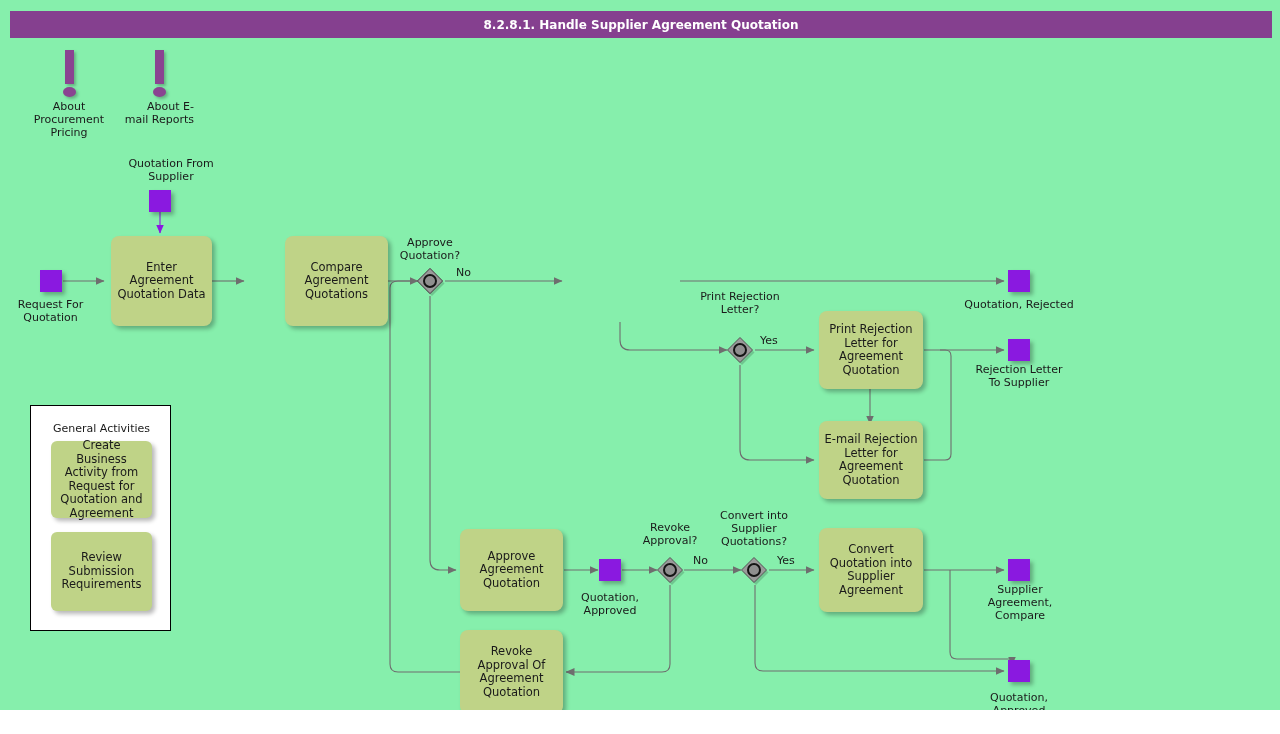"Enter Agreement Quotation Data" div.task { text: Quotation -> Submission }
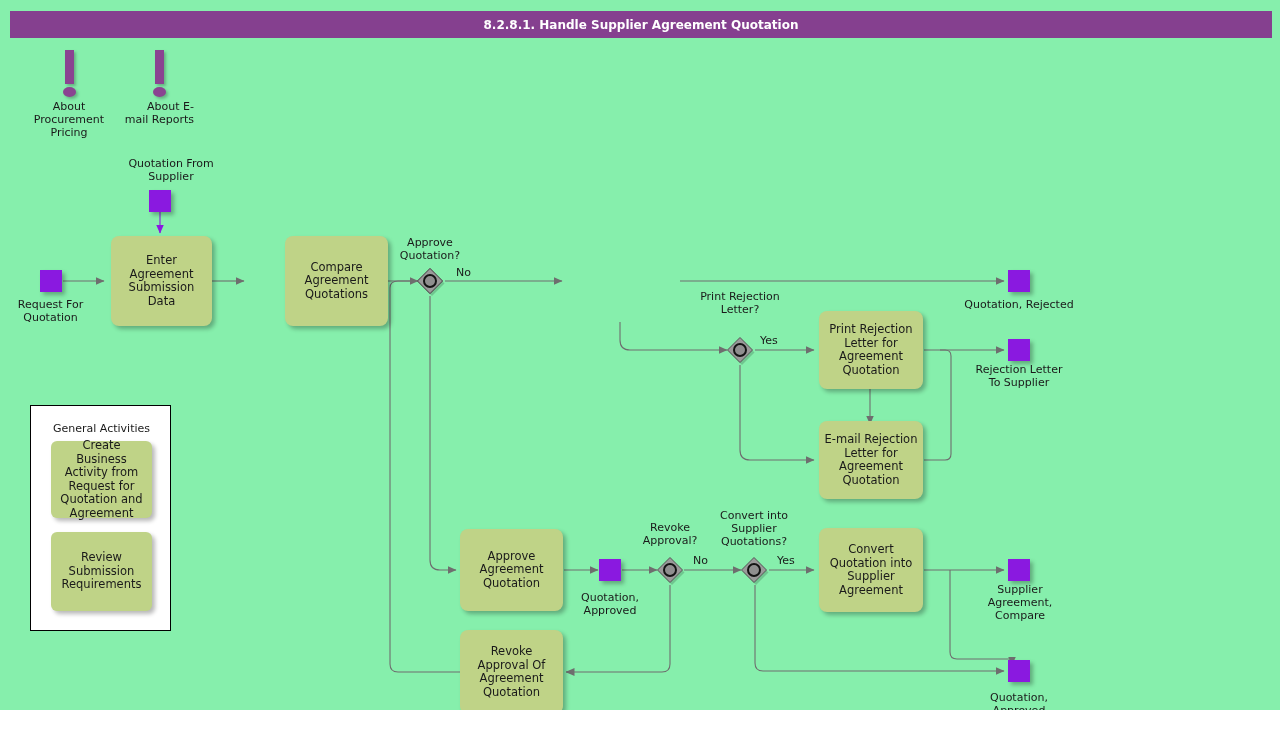"Convert Quotation into Supplier" div.task { left: 819px -> 856px }
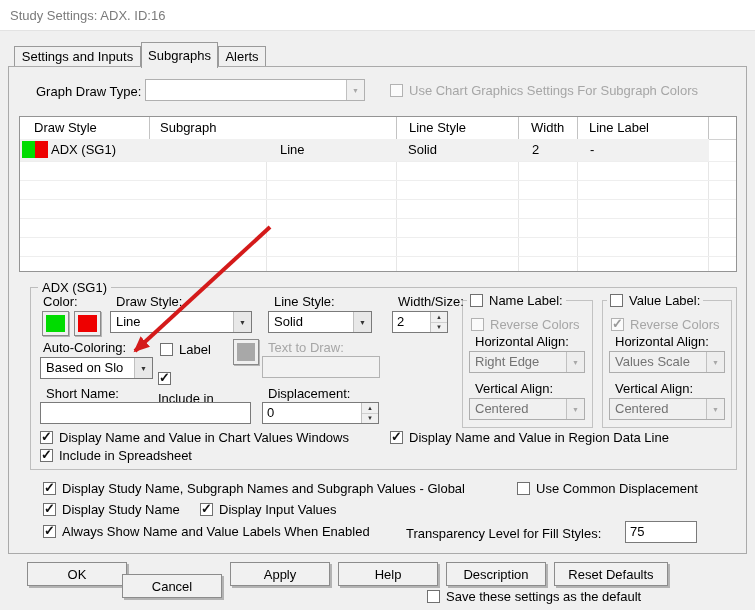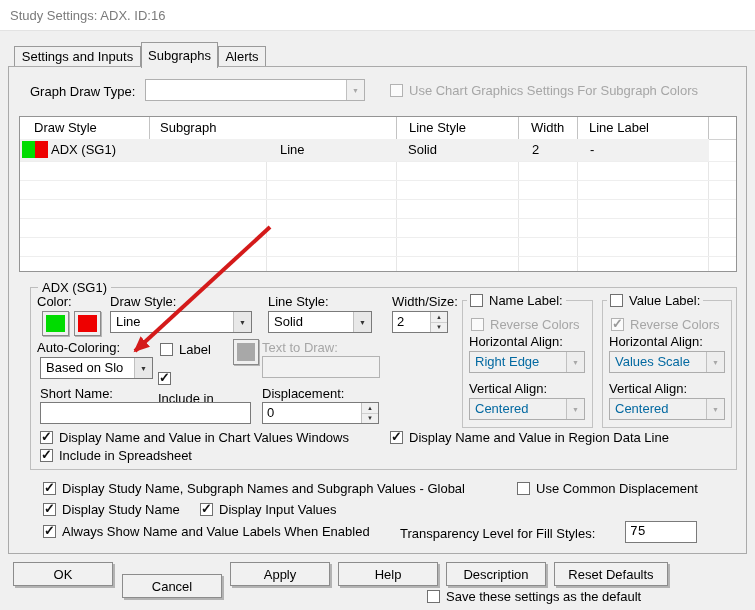"Graph Draw Type:" .lbl { margin-left: none -> 6px }
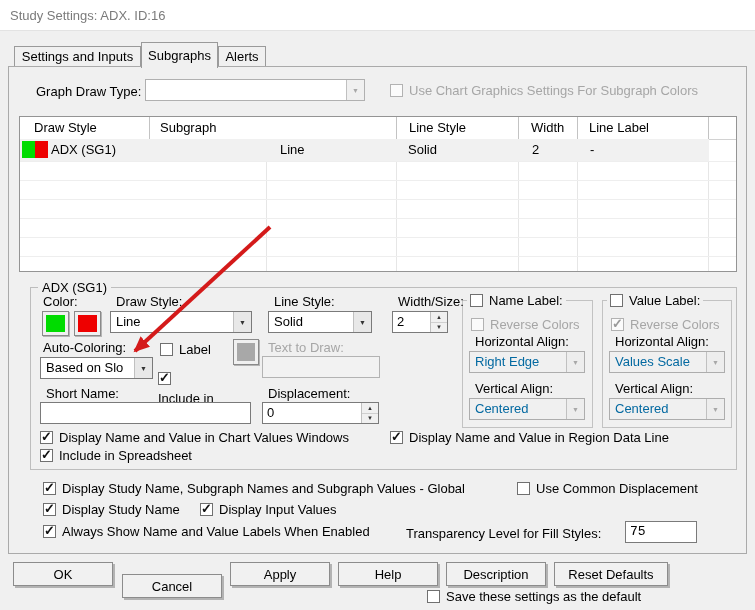"Right Edge" .combo.dis .txt { color: #0369a1 -> #737373 }
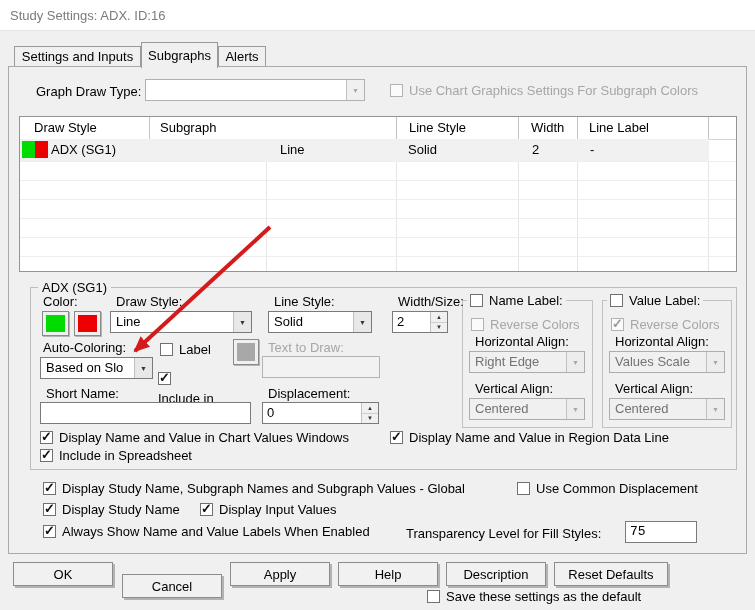"75" div.tinput { font-family: Liberation Mono, monospace -> none }
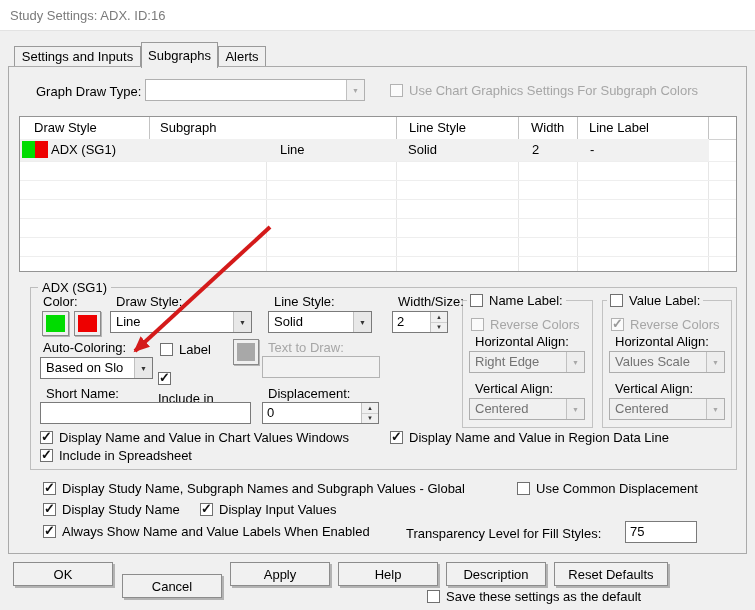"OK" div.btn { left: 13px -> 27px }
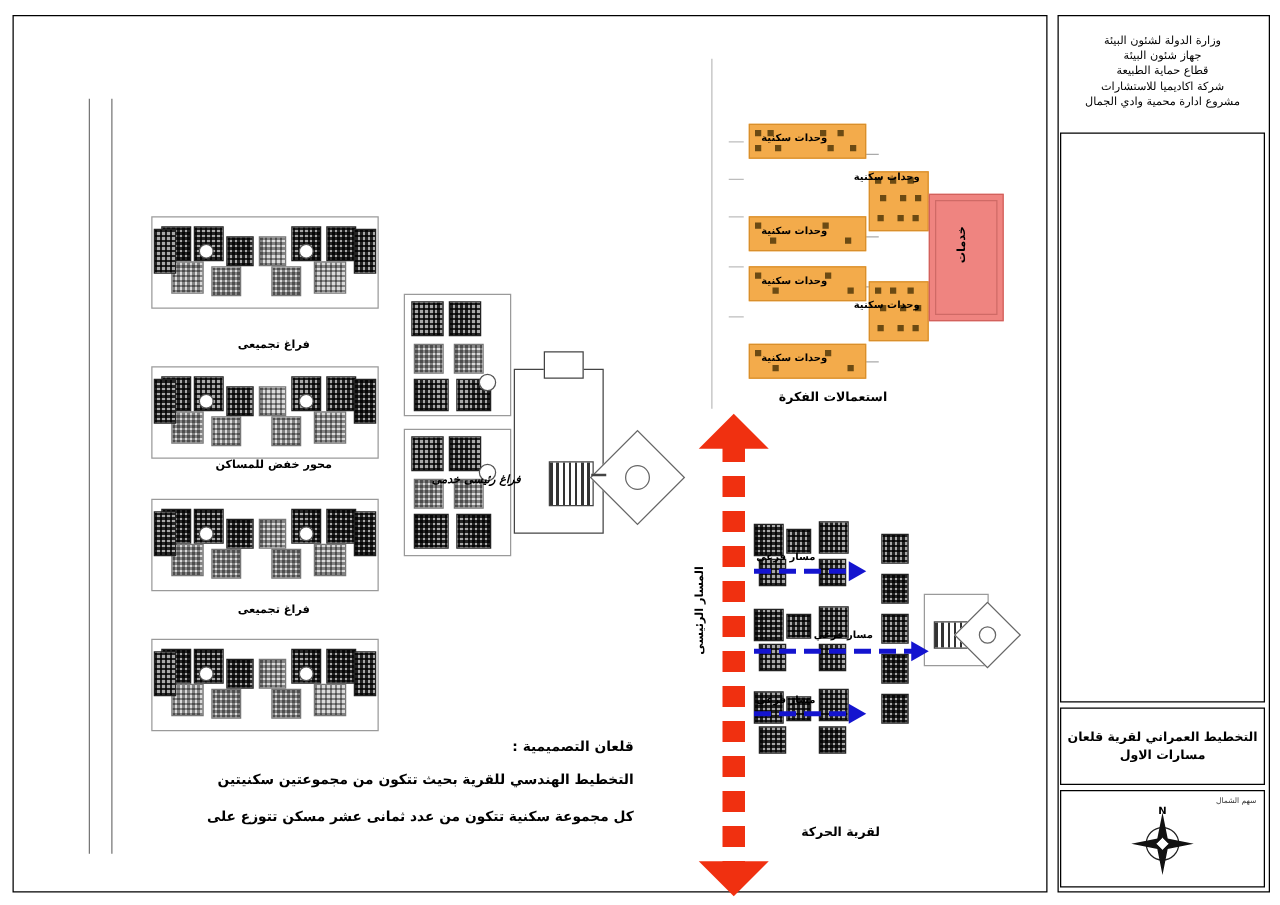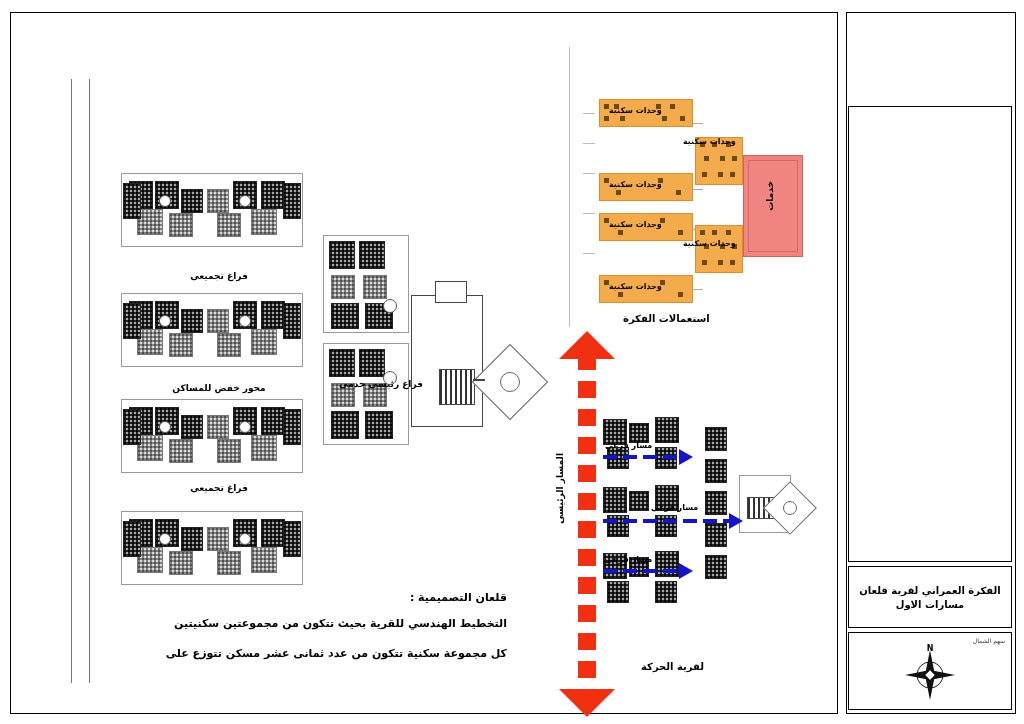"وزارة الدولة لشئون البيئة" div.hdr { html: none -> <div> <div>وزارة الدولة لشئون البيئة</div> <div>جهاز شئون البيئة</div> <div>قطاع حماية الطبيعة</div> <div>شركة اكاديميا للاستشارات</div> <div>مشروع ادارة محمية وادي الجمال</div> </div> }
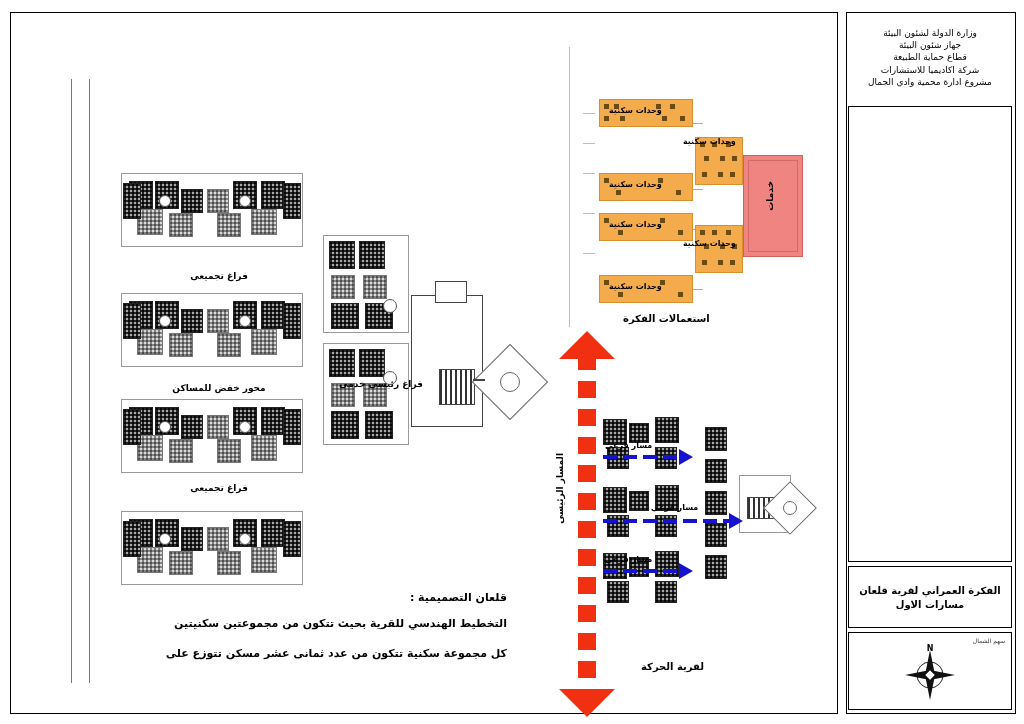"محور خفض للمساكن" div.lbl { top: 370px -> 354px }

########

Problem statement: Every record must be transcribed faithfully, with no picture carried over.

Output of the exercise:
"Enter Agreement Quotation Data" div.task { text: Quotation -> Submission }
"Convert Quotation into Supplier" div.task { left: 819px -> 856px }
"Graph Draw Type:" .lbl { margin-left: none -> 6px }
"Right Edge" .combo.dis .txt { color: #0369a1 -> #737373 }
"75" div.tinput { font-family: Liberation Mono, monospace -> none }
"OK" div.btn { left: 13px -> 27px }
"وزارة الدولة لشئون البيئة" div.hdr { html: none -> <div> <div>وزارة الدولة لشئون البيئة</div> <div>جهاز شئون البيئة</div> <div>قطاع حماية الطبيعة</div> <div>شركة اكاديميا للاستشارات</div> <div>مشروع ادارة محمية وادي الجمال</div> </div> }
"محور خفض للمساكن" div.lbl { top: 370px -> 354px }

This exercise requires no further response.